(Assigned task)
Every record must be repeated precisely as it stands.

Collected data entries

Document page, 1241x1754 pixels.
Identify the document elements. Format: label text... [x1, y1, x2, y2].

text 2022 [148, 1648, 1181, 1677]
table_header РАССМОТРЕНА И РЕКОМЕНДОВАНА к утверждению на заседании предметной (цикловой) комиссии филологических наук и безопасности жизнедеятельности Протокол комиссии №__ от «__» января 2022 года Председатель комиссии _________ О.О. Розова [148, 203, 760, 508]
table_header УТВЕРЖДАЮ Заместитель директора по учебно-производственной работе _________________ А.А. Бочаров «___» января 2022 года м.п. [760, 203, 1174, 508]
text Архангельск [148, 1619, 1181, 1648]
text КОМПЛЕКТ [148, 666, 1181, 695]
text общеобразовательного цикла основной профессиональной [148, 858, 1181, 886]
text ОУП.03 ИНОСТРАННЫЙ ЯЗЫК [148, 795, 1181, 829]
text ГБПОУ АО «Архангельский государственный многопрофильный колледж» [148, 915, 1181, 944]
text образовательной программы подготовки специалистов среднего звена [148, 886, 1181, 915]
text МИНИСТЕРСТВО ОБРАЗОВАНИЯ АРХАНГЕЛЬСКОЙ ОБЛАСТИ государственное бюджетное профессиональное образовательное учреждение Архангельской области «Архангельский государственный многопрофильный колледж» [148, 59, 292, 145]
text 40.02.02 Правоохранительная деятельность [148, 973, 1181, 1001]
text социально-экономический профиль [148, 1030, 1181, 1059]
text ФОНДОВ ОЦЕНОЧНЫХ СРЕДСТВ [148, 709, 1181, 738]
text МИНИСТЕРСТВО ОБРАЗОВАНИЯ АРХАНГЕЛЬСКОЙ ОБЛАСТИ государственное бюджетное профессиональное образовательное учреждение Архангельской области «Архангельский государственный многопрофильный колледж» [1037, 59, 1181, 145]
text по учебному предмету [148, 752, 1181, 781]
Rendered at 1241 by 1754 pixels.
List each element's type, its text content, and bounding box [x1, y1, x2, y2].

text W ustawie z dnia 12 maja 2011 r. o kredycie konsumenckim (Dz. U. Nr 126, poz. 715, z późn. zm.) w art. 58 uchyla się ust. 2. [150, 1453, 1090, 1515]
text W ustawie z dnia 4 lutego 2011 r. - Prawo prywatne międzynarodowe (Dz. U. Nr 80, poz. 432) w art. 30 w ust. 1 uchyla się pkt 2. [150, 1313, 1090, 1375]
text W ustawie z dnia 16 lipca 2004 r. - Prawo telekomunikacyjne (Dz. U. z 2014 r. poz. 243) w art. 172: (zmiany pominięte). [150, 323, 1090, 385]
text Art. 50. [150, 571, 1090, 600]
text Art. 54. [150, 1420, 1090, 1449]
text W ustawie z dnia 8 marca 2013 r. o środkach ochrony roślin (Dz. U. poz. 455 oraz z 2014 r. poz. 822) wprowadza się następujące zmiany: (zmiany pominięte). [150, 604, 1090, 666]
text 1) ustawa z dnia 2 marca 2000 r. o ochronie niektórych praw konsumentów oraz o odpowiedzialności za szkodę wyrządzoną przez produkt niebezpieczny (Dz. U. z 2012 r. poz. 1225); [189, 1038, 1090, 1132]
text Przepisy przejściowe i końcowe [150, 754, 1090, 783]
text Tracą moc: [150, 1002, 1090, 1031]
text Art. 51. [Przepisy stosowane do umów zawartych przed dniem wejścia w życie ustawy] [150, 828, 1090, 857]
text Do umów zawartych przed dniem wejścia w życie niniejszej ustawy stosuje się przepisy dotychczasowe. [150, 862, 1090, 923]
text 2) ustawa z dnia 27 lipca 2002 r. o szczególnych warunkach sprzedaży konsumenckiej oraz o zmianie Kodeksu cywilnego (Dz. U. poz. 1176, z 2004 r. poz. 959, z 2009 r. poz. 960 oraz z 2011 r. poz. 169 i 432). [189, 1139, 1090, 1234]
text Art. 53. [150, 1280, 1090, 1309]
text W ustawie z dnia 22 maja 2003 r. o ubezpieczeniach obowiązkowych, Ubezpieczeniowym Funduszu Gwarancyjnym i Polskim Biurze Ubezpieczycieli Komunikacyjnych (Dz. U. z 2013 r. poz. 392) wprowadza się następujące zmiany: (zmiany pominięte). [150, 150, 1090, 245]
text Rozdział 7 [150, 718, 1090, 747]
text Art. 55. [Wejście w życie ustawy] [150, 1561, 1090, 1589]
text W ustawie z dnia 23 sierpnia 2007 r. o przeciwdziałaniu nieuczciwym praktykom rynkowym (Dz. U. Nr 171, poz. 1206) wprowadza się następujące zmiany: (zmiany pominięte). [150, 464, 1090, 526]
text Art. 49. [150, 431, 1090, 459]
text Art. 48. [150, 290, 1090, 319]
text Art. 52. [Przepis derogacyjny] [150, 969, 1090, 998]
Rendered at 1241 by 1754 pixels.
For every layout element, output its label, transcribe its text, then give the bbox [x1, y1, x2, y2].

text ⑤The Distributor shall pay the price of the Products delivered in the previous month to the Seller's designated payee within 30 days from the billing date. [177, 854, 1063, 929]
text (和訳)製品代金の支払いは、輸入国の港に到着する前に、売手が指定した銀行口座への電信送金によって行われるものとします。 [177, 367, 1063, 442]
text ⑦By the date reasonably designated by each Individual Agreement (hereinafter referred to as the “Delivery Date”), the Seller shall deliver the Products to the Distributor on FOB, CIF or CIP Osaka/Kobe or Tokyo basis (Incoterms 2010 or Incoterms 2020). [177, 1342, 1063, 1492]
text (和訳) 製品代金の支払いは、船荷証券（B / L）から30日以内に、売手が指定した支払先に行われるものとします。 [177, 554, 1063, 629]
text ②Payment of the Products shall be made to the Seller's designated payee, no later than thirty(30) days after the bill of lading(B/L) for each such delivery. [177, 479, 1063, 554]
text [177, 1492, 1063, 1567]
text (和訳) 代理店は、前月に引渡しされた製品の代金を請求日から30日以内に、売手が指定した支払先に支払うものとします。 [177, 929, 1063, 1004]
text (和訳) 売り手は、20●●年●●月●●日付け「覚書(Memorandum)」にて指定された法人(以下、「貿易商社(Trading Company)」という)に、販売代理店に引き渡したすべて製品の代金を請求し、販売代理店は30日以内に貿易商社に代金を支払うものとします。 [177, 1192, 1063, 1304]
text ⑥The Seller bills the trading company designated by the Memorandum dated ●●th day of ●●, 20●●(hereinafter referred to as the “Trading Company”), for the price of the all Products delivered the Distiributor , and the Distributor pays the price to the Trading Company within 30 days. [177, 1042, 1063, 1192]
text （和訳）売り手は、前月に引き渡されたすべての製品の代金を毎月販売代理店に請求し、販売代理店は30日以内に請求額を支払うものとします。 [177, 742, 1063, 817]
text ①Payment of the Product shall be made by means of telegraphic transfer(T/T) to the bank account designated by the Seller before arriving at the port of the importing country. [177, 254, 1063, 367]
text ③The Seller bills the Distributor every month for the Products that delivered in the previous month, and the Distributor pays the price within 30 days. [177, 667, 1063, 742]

(Written solution)
Document page, 1241x1754 pixels.
Identify the document elements. Format: label text... [x1, y1, x2, y2].

text 2022 [148, 1648, 1181, 1677]
table_header РАССМОТРЕНА И РЕКОМЕНДОВАНА к утверждению на заседании предметной (цикловой) комиссии филологических наук и безопасности жизнедеятельности Протокол комиссии №__ от «__» января 2022 года Председатель комиссии _________ О.О. Розова [148, 203, 760, 508]
table_header УТВЕРЖДАЮ Заместитель директора по учебно-производственной работе _________________ А.А. Бочаров «___» января 2022 года м.п. [760, 203, 1174, 508]
text Архангельск [148, 1619, 1181, 1648]
text КОМПЛЕКТ [148, 666, 1181, 695]
text общеобразовательного цикла основной профессиональной [148, 858, 1181, 886]
text ОУП.03 ИНОСТРАННЫЙ ЯЗЫК [148, 795, 1181, 829]
text ГБПОУ АО «Архангельский государственный многопрофильный колледж» [148, 915, 1181, 944]
text образовательной программы подготовки специалистов среднего звена [148, 886, 1181, 915]
text МИНИСТЕРСТВО ОБРАЗОВАНИЯ АРХАНГЕЛЬСКОЙ ОБЛАСТИ государственное бюджетное профессиональное образовательное учреждение Архангельской области «Архангельский государственный многопрофильный колледж» [148, 59, 292, 145]
text 40.02.02 Правоохранительная деятельность [148, 973, 1181, 1001]
text социально-экономический профиль [148, 1030, 1181, 1059]
text ФОНДОВ ОЦЕНОЧНЫХ СРЕДСТВ [148, 709, 1181, 738]
text МИНИСТЕРСТВО ОБРАЗОВАНИЯ АРХАНГЕЛЬСКОЙ ОБЛАСТИ государственное бюджетное профессиональное образовательное учреждение Архангельской области «Архангельский государственный многопрофильный колледж» [1037, 59, 1181, 145]
text по учебному предмету [148, 752, 1181, 781]
Rendered at 1241 by 1754 pixels.
List each element's type, its text content, and bounding box [x1, y1, x2, y2].

text W ustawie z dnia 12 maja 2011 r. o kredycie konsumenckim (Dz. U. Nr 126, poz. 715, z późn. zm.) w art. 58 uchyla się ust. 2. [150, 1453, 1090, 1515]
text W ustawie z dnia 4 lutego 2011 r. - Prawo prywatne międzynarodowe (Dz. U. Nr 80, poz. 432) w art. 30 w ust. 1 uchyla się pkt 2. [150, 1313, 1090, 1375]
text W ustawie z dnia 16 lipca 2004 r. - Prawo telekomunikacyjne (Dz. U. z 2014 r. poz. 243) w art. 172: (zmiany pominięte). [150, 323, 1090, 385]
text Art. 50. [150, 571, 1090, 600]
text Art. 54. [150, 1420, 1090, 1449]
text W ustawie z dnia 8 marca 2013 r. o środkach ochrony roślin (Dz. U. poz. 455 oraz z 2014 r. poz. 822) wprowadza się następujące zmiany: (zmiany pominięte). [150, 604, 1090, 666]
text 1) ustawa z dnia 2 marca 2000 r. o ochronie niektórych praw konsumentów oraz o odpowiedzialności za szkodę wyrządzoną przez produkt niebezpieczny (Dz. U. z 2012 r. poz. 1225); [189, 1038, 1090, 1132]
text Przepisy przejściowe i końcowe [150, 754, 1090, 783]
text Tracą moc: [150, 1002, 1090, 1031]
text Art. 51. [Przepisy stosowane do umów zawartych przed dniem wejścia w życie ustawy] [150, 828, 1090, 857]
text Do umów zawartych przed dniem wejścia w życie niniejszej ustawy stosuje się przepisy dotychczasowe. [150, 862, 1090, 923]
text 2) ustawa z dnia 27 lipca 2002 r. o szczególnych warunkach sprzedaży konsumenckiej oraz o zmianie Kodeksu cywilnego (Dz. U. poz. 1176, z 2004 r. poz. 959, z 2009 r. poz. 960 oraz z 2011 r. poz. 169 i 432). [189, 1139, 1090, 1234]
text Art. 53. [150, 1280, 1090, 1309]
text W ustawie z dnia 22 maja 2003 r. o ubezpieczeniach obowiązkowych, Ubezpieczeniowym Funduszu Gwarancyjnym i Polskim Biurze Ubezpieczycieli Komunikacyjnych (Dz. U. z 2013 r. poz. 392) wprowadza się następujące zmiany: (zmiany pominięte). [150, 150, 1090, 245]
text Rozdział 7 [150, 718, 1090, 747]
text Art. 55. [Wejście w życie ustawy] [150, 1561, 1090, 1589]
text W ustawie z dnia 23 sierpnia 2007 r. o przeciwdziałaniu nieuczciwym praktykom rynkowym (Dz. U. Nr 171, poz. 1206) wprowadza się następujące zmiany: (zmiany pominięte). [150, 464, 1090, 526]
text Art. 49. [150, 431, 1090, 459]
text Art. 48. [150, 290, 1090, 319]
text Art. 52. [Przepis derogacyjny] [150, 969, 1090, 998]
Rendered at 1241 by 1754 pixels.
For every layout element, output its label, transcribe its text, then give the bbox [x1, y1, x2, y2].

text ⑤The Distributor shall pay the price of the Products delivered in the previous month to the Seller's designated payee within 30 days from the billing date. [177, 854, 1063, 929]
text (和訳)製品代金の支払いは、輸入国の港に到着する前に、売手が指定した銀行口座への電信送金によって行われるものとします。 [177, 367, 1063, 442]
text ⑦By the date reasonably designated by each Individual Agreement (hereinafter referred to as the “Delivery Date”), the Seller shall deliver the Products to the Distributor on FOB, CIF or CIP Osaka/Kobe or Tokyo basis (Incoterms 2010 or Incoterms 2020). [177, 1342, 1063, 1492]
text (和訳) 製品代金の支払いは、船荷証券（B / L）から30日以内に、売手が指定した支払先に行われるものとします。 [177, 554, 1063, 629]
text ②Payment of the Products shall be made to the Seller's designated payee, no later than thirty(30) days after the bill of lading(B/L) for each such delivery. [177, 479, 1063, 554]
text [177, 1492, 1063, 1567]
text (和訳) 代理店は、前月に引渡しされた製品の代金を請求日から30日以内に、売手が指定した支払先に支払うものとします。 [177, 929, 1063, 1004]
text (和訳) 売り手は、20●●年●●月●●日付け「覚書(Memorandum)」にて指定された法人(以下、「貿易商社(Trading Company)」という)に、販売代理店に引き渡したすべて製品の代金を請求し、販売代理店は30日以内に貿易商社に代金を支払うものとします。 [177, 1192, 1063, 1304]
text ⑥The Seller bills the trading company designated by the Memorandum dated ●●th day of ●●, 20●●(hereinafter referred to as the “Trading Company”), for the price of the all Products delivered the Distiributor , and the Distributor pays the price to the Trading Company within 30 days. [177, 1042, 1063, 1192]
text （和訳）売り手は、前月に引き渡されたすべての製品の代金を毎月販売代理店に請求し、販売代理店は30日以内に請求額を支払うものとします。 [177, 742, 1063, 817]
text ①Payment of the Product shall be made by means of telegraphic transfer(T/T) to the bank account designated by the Seller before arriving at the port of the importing country. [177, 254, 1063, 367]
text ③The Seller bills the Distributor every month for the Products that delivered in the previous month, and the Distributor pays the price within 30 days. [177, 667, 1063, 742]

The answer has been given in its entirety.